Render every line of text in the records as a JSON list of strings, with one string per line and all blank lines omitted.

● ● ● ●

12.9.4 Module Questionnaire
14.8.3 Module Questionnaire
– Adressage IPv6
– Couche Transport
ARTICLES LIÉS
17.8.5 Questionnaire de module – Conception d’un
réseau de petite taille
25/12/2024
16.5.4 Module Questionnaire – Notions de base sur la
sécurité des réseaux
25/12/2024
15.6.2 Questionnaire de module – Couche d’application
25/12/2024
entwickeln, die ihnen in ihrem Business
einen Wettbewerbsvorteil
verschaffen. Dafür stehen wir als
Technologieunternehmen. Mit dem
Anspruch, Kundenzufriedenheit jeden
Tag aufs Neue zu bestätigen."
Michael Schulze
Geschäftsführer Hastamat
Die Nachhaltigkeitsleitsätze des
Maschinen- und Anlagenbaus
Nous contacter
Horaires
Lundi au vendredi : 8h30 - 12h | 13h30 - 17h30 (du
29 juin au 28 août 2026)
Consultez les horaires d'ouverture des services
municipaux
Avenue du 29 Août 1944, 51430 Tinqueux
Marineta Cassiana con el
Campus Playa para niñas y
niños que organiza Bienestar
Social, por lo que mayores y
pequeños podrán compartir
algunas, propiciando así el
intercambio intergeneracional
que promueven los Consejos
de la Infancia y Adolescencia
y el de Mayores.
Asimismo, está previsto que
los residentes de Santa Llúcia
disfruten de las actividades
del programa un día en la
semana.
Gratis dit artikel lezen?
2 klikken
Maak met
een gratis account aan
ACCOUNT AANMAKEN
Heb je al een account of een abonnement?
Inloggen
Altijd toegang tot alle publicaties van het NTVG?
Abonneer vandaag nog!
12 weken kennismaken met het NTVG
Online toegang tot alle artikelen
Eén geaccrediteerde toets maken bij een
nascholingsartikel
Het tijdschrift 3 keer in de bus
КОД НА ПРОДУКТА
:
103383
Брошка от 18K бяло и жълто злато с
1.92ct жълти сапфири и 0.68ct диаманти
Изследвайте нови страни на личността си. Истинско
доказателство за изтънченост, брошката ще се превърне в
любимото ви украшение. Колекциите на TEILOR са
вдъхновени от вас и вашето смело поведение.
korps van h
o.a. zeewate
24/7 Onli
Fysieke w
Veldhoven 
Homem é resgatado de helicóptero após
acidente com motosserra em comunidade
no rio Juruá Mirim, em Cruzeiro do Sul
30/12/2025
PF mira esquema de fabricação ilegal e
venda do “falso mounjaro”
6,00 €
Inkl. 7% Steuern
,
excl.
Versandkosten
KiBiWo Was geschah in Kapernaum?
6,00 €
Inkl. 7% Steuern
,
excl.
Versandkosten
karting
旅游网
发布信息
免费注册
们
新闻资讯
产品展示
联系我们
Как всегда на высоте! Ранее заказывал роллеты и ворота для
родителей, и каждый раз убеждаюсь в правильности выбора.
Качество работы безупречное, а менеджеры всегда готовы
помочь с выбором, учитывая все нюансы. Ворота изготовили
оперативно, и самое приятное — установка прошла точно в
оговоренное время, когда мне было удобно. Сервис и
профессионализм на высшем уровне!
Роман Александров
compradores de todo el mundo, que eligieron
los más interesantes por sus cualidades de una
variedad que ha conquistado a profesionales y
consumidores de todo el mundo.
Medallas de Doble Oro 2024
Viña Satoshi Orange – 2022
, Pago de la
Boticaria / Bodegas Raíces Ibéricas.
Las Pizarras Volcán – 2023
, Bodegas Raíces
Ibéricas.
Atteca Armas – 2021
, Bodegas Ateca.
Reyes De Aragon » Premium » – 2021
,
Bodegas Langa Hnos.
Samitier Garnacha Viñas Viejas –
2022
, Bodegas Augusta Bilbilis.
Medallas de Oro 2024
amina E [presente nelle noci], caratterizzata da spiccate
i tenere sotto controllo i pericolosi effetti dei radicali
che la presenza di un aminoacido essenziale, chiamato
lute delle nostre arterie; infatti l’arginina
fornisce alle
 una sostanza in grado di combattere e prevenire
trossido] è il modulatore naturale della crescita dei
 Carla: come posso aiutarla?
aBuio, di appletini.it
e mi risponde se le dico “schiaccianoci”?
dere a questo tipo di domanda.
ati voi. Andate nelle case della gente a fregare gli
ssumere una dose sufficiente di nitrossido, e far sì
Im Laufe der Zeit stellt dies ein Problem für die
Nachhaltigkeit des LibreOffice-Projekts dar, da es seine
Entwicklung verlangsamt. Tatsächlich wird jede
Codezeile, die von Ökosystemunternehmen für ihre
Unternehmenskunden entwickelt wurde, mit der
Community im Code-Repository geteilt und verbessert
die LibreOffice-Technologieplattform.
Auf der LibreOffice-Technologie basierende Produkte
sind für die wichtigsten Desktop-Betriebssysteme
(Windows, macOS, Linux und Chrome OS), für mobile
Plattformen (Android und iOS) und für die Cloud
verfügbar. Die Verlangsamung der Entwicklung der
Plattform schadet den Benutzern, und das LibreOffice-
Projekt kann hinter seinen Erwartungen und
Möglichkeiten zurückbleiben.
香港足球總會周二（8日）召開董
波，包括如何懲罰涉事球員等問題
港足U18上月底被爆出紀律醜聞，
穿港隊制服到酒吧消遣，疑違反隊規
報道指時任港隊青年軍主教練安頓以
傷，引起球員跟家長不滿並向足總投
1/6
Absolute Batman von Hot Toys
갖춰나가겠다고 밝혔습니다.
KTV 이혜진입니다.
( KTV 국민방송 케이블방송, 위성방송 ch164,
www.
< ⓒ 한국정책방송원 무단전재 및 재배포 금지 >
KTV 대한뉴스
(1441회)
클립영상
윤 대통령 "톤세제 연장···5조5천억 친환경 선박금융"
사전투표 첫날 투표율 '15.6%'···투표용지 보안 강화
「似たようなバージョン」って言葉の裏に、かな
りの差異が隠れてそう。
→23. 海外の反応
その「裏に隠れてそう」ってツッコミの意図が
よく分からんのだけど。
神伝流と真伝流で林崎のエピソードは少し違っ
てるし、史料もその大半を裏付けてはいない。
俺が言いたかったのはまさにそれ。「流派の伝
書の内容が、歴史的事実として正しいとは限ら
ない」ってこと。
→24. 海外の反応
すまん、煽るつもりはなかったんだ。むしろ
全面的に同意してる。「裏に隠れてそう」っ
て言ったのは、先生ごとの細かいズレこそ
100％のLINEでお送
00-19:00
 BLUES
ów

● ● ● ●

* SOLUTION TO THE EXERCISE *
[
  "12.9.4 Module Questionnaire",
  "14.8.3 Module Questionnaire",
  "– Adressage IPv6",
  "– Couche Transport",
  "ARTICLES LIÉS",
  "17.8.5 Questionnaire de module – Conception d’un",
  "réseau de petite taille",
  "25/12/2024",
  "16.5.4 Module Questionnaire – Notions de base sur la",
  "sécurité des réseaux",
  "25/12/2024",
  "15.6.2 Questionnaire de module – Couche d’application",
  "25/12/2024",
  "entwickeln, die ihnen in ihrem Business",
  "einen Wettbewerbsvorteil",
  "verschaffen. Dafür stehen wir als",
  "Technologieunternehmen. Mit dem",
  "Anspruch, Kundenzufriedenheit jeden",
  "Tag aufs Neue zu bestätigen.\"",
  "Michael Schulze",
  "Geschäftsführer Hastamat",
  "Die Nachhaltigkeitsleitsätze des",
  "Maschinen- und Anlagenbaus",
  "Nous contacter",
  "Horaires",
  "Lundi au vendredi : 8h30 - 12h | 13h30 - 17h30 (du",
  "29 juin au 28 août 2026)",
  "Consultez les horaires d'ouverture des services",
  "municipaux",
  "Avenue du 29 Août 1944, 51430 Tinqueux",
  "Marineta Cassiana con el",
  "Campus Playa para niñas y",
  "niños que organiza Bienestar",
  "Social, por lo que mayores y",
  "pequeños podrán compartir",
  "algunas, propiciando así el",
  "intercambio intergeneracional",
  "que promueven los Consejos",
  "de la Infancia y Adolescencia",
  "y el de Mayores.",
  "Asimismo, está previsto que",
  "los residentes de Santa Llúcia",
  "disfruten de las actividades",
  "del programa un día en la",
  "semana.",
  "Gratis dit artikel lezen?",
  "2 klikken",
  "Maak met",
  "een gratis account aan",
  "ACCOUNT AANMAKEN",
  "Heb je al een account of een abonnement?",
  "Inloggen",
  "Altijd toegang tot alle publicaties van het NTVG?",
  "Abonneer vandaag nog!",
  "12 weken kennismaken met het NTVG",
  "Online toegang tot alle artikelen",
  "Eén geaccrediteerde toets maken bij een",
  "nascholingsartikel",
  "Het tijdschrift 3 keer in de bus",
  "КОД НА ПРОДУКТА",
  ":",
  "103383",
  "Брошка от 18K бяло и жълто злато с",
  "1.92ct жълти сапфири и 0.68ct диаманти",
  "Изследвайте нови страни на личността си. Истинско",
  "доказателство за изтънченост, брошката ще се превърне в",
  "любимото ви украшение. Колекциите на TEILOR са",
  "вдъхновени от вас и вашето смело поведение.",
  "korps van h",
  "o.a. zeewate",
  "24/7 Onli",
  "Fysieke w",
  "Veldhoven ",
  "Homem é resgatado de helicóptero após",
  "acidente com motosserra em comunidade",
  "no rio Juruá Mirim, em Cruzeiro do Sul",
  "30/12/2025",
  "PF mira esquema de fabricação ilegal e",
  "venda do “falso mounjaro”",
  "6,00 €",
  "Inkl. 7% Steuern",
  ",",
  "excl.",
  "Versandkosten",
  "KiBiWo Was geschah in Kapernaum?",
  "6,00 €",
  "Inkl. 7% Steuern",
  ",",
  "excl.",
  "Versandkosten",
  "karting",
  "旅游网",
  "发布信息",
  "免费注册",
  "们",
  "新闻资讯",
  "产品展示",
  "联系我们",
  "Как всегда на высоте! Ранее заказывал роллеты и ворота для",
  "родителей, и каждый раз убеждаюсь в правильности выбора.",
  "Качество работы безупречное, а менеджеры всегда готовы",
  "помочь с выбором, учитывая все нюансы. Ворота изготовили",
  "оперативно, и самое приятное — установка прошла точно в",
  "оговоренное время, когда мне было удобно. Сервис и",
  "профессионализм на высшем уровне!",
  "Роман Александров",
  "compradores de todo el mundo, que eligieron",
  "los más interesantes por sus cualidades de una",
  "variedad que ha conquistado a profesionales y",
  "consumidores de todo el mundo.",
  "Medallas de Doble Oro 2024",
  "Viña Satoshi Orange – 2022",
  ", Pago de la",
  "Boticaria / Bodegas Raíces Ibéricas.",
  "Las Pizarras Volcán – 2023",
  ", Bodegas Raíces",
  "Ibéricas.",
  "Atteca Armas – 2021",
  ", Bodegas Ateca.",
  "Reyes De Aragon » Premium » – 2021",
  ",",
  "Bodegas Langa Hnos.",
  "Samitier Garnacha Viñas Viejas –",
  "2022",
  ", Bodegas Augusta Bilbilis.",
  "Medallas de Oro 2024",
  "amina E [presente nelle noci], caratterizzata da spiccate",
  "i tenere sotto controllo i pericolosi effetti dei radicali",
  "che la presenza di un aminoacido essenziale, chiamato",
  "lute delle nostre arterie; infatti l’arginina",
  "fornisce alle",
  " una sostanza in grado di combattere e prevenire",
  "trossido] è il modulatore naturale della crescita dei",
  " Carla: come posso aiutarla?",
  "aBuio, di appletini.it",
  "e mi risponde se le dico “schiaccianoci”?",
  "dere a questo tipo di domanda.",
  "ati voi. Andate nelle case della gente a fregare gli",
  "ssumere una dose sufficiente di nitrossido, e far sì",
  "Im Laufe der Zeit stellt dies ein Problem für die",
  "Nachhaltigkeit des LibreOffice-Projekts dar, da es seine",
  "Entwicklung verlangsamt. Tatsächlich wird jede",
  "Codezeile, die von Ökosystemunternehmen für ihre",
  "Unternehmenskunden entwickelt wurde, mit der",
  "Community im Code-Repository geteilt und verbessert",
  "die LibreOffice-Technologieplattform.",
  "Auf der LibreOffice-Technologie basierende Produkte",
  "sind für die wichtigsten Desktop-Betriebssysteme",
  "(Windows, macOS, Linux und Chrome OS), für mobile",
  "Plattformen (Android und iOS) und für die Cloud",
  "verfügbar. Die Verlangsamung der Entwicklung der",
  "Plattform schadet den Benutzern, und das LibreOffice-",
  "Projekt kann hinter seinen Erwartungen und",
  "Möglichkeiten zurückbleiben.",
  "香港足球總會周二（8日）召開董",
  "波，包括如何懲罰涉事球員等問題",
  "港足U18上月底被爆出紀律醜聞，",
  "穿港隊制服到酒吧消遣，疑違反隊規",
  "報道指時任港隊青年軍主教練安頓以",
  "傷，引起球員跟家長不滿並向足總投",
  "1/6",
  "Absolute Batman von Hot Toys",
  "갖춰나가겠다고 밝혔습니다.",
  "KTV 이혜진입니다.",
  "( KTV 국민방송 케이블방송, 위성방송 ch164,",
  "www.",
  "< ⓒ 한국정책방송원 무단전재 및 재배포 금지 >",
  "KTV 대한뉴스",
  "(1441회)",
  "클립영상",
  "윤 대통령 \"톤세제 연장···5조5천억 친환경 선박금융\"",
  "사전투표 첫날 투표율 '15.6%'···투표용지 보안 강화",
  "「似たようなバージョン」って言葉の裏に、かな",
  "りの差異が隠れてそう。",
  "→23. 海外の反応",
  "その「裏に隠れてそう」ってツッコミの意図が",
  "よく分からんのだけど。",
  "神伝流と真伝流で林崎のエピソードは少し違っ",
  "てるし、史料もその大半を裏付けてはいない。",
  "俺が言いたかったのはまさにそれ。「流派の伝",
  "書の内容が、歴史的事実として正しいとは限ら",
  "ない」ってこと。",
  "→24. 海外の反応",
  "すまん、煽るつもりはなかったんだ。むしろ",
  "全面的に同意してる。「裏に隠れてそう」っ",
  "て言ったのは、先生ごとの細かいズレこそ",
  "100％のLINEでお送",
  "00-19:00",
  " BLUES",
  "ów"
]